North Salem High School Woods Manufacturing Program

Evan Anderson, a friend, past employee and owner of Near West, an east bay cabinetry company, sent This Article about a great woodworking education program in Salem, Oregon.  The North Salem High School Woods Manufacturing Program serves 400 students annually.  The program does a number of things worth emulating:
* It has a clear focus.  The purpose is to train students to make them ready for the woodworking industry to hire.  This is not a program where students make a step stool to give to their grandmother (like my middle school shop class).  Students participate in real-world cabinetry projects that generate income for the program.  Upon graduation (4 years), if they're qualified, they have the opportunity to work for a local manufacturer that pays them $12-15 per hour to start and as much as $50,000 annually including benefits after 5 years.  This is a real-world skills/jobs program providing students a school to work path.
* It partners with industry.  The program has received $600,000 in donations from what reads like a who's who of the woodworking industry, from major equipment suppliers like Stiles to Besse, a manufacturer of very nice clamps.  That Dean Mattson, the current program head has been so incredibly successful at garnering industry support makes me think that what I suspect might actually be true: that the very human beings within the woodworking industry are eager to participate in education in the way they know best, by giving their products and expertise.  There may be an element of promotion and self interest in their partnering with schools, but there's also, I imagine, tremendous pride that they can be an important part of the resurgence of woodworking education, coupled with altruism.
* It integrates woodworking with other disciplines.  Students are enrolled in a four year program that includes other subjects.  In math, they learn the kinds of math they need for woodworking.  That would be geometry, some algebra and (when they get their cnc machine), I imagine a good deal of math related to programming.
* It gives students a path they can believe in.  Instructor Dean Mattson talks about his student-centric approach to woodworking education.  It's all about getting the students to buy in, to believe that what the program offers is of real value, and then following through with training that leads to employment.
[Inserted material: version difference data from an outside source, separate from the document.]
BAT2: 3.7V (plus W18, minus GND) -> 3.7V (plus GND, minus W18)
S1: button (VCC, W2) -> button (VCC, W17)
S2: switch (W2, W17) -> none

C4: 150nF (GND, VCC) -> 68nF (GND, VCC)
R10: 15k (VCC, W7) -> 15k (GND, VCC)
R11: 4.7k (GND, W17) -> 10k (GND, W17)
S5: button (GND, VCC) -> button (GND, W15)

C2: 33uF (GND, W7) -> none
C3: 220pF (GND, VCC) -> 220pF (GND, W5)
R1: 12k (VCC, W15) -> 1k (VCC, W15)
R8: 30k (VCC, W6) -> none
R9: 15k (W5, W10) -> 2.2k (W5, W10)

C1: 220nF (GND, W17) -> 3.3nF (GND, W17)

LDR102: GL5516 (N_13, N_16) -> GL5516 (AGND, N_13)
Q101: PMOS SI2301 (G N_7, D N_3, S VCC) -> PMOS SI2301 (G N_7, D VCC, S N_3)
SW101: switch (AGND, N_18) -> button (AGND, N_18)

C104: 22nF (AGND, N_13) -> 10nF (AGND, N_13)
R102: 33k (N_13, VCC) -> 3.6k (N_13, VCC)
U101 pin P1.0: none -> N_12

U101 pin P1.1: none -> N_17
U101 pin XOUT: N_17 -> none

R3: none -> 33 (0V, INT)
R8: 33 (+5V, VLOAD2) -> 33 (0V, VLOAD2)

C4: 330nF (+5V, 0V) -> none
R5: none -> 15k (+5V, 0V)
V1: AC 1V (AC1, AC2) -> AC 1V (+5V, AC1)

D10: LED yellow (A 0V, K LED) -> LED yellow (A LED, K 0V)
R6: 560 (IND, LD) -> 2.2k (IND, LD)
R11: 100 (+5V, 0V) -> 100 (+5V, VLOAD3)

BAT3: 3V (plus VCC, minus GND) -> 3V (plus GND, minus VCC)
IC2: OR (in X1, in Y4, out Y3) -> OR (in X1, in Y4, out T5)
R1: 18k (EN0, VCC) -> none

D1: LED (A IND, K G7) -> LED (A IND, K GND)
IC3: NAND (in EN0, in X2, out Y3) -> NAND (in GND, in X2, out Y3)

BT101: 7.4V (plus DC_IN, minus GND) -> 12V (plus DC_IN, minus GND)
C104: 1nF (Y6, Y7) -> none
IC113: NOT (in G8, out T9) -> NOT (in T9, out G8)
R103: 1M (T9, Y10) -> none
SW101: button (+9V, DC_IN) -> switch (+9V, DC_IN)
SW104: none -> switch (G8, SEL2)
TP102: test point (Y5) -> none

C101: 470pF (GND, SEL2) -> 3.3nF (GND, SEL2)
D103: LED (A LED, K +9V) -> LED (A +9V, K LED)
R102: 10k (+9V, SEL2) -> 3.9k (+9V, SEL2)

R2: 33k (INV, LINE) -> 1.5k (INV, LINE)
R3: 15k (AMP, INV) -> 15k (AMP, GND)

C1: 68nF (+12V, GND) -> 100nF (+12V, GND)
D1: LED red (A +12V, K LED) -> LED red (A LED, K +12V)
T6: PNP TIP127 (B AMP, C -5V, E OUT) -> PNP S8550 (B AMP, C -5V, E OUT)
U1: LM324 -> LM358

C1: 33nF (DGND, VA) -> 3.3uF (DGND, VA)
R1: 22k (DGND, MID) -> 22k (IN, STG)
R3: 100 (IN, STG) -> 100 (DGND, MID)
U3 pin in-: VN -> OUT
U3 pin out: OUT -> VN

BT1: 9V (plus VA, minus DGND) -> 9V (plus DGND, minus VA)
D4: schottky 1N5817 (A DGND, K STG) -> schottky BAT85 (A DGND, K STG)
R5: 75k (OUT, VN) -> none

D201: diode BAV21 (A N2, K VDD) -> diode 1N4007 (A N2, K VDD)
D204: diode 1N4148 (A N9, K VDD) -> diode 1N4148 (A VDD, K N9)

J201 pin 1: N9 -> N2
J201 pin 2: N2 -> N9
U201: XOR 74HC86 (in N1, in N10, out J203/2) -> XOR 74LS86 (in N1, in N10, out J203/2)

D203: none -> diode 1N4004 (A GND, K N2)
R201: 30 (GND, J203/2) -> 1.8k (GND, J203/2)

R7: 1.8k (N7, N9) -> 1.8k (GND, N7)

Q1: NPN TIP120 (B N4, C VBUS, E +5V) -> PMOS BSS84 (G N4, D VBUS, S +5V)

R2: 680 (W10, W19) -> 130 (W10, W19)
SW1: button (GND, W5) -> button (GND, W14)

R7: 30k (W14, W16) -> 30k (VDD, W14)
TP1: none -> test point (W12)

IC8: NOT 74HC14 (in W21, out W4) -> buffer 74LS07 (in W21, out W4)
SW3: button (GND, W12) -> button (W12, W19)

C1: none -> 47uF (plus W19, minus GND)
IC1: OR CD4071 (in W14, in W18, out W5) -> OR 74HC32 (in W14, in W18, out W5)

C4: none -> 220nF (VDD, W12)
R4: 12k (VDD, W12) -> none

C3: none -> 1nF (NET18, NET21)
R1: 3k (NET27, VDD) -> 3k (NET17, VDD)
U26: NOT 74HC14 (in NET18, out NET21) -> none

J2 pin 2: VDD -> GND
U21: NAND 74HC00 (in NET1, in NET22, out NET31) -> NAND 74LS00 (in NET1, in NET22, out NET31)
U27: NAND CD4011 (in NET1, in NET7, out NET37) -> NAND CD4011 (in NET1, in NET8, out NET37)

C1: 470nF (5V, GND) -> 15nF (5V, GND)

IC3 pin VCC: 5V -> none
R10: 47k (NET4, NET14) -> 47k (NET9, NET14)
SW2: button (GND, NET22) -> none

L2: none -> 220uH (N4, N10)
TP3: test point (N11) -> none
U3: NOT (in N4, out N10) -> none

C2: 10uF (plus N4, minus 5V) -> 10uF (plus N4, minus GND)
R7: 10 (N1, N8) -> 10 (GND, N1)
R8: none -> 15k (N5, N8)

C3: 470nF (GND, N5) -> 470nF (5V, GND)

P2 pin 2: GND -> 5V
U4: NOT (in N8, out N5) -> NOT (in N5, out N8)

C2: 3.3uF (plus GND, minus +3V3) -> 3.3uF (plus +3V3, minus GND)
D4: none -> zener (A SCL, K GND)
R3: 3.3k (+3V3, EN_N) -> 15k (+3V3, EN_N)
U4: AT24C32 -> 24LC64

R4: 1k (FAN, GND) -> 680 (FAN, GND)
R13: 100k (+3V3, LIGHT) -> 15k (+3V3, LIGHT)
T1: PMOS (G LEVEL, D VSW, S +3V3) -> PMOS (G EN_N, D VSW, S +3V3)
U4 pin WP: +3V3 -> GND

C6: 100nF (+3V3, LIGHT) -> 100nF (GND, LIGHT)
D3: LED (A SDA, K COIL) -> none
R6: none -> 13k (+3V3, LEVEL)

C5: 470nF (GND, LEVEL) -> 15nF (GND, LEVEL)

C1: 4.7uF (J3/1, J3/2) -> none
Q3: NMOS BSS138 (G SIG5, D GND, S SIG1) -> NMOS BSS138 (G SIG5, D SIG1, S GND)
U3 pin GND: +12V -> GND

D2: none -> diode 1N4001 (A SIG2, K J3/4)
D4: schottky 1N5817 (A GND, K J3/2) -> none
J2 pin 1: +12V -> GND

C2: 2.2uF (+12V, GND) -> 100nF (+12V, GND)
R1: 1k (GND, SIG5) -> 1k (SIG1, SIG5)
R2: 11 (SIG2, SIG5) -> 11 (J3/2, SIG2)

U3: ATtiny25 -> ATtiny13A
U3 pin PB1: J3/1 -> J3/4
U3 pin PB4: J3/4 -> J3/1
* It stays focused on the big picture and the small picture.  As a teacher, Mattson is focused on the student.  From reading the article one gets the sense that he sees the program through his students' eyes.  He's down at their level and that's likely why he's successful.  But he also keeps his eye on the big picture --getting to know the companies that donate equipment, thinking about who will replace him when he retires, serving on AWFS (Association of Woodworking and Furnishings Suppliers) education committee.

A few thoughts:
The program is definitely taking the old-school heavy-equipment approach to shop class.  Back before most of them were torn out, school shop classes had serious heavy-duty equipment.  I question whether the new shop classes (assuming there is the resurgence I anticipate) will need or want such heavy equipment.  Portable hand tools have gotten very good.  At great loss of efficiency and at much lower cost, I could produce most of what we make at my shop without the major equipment, but using just small power tools.  This might be a good way to go for future shop classes.  After all, it's not so imporant that students have high productivity while in class as it is that they learn to think as woodworkers.  A woodworker's skill is knowledge, creative problem solving backed by lots of experience.  The start down the road toward knowledge could occur with simple tools as well as with the very best of what the industry partners can provide.  This might prove a practical approach as woodshop catches on again and there are many, many programs.  The industry will not be able to donate $600,000 to each of them.  At that point, other sources of funding will have to be found, or equipment will have to be simpler, or both.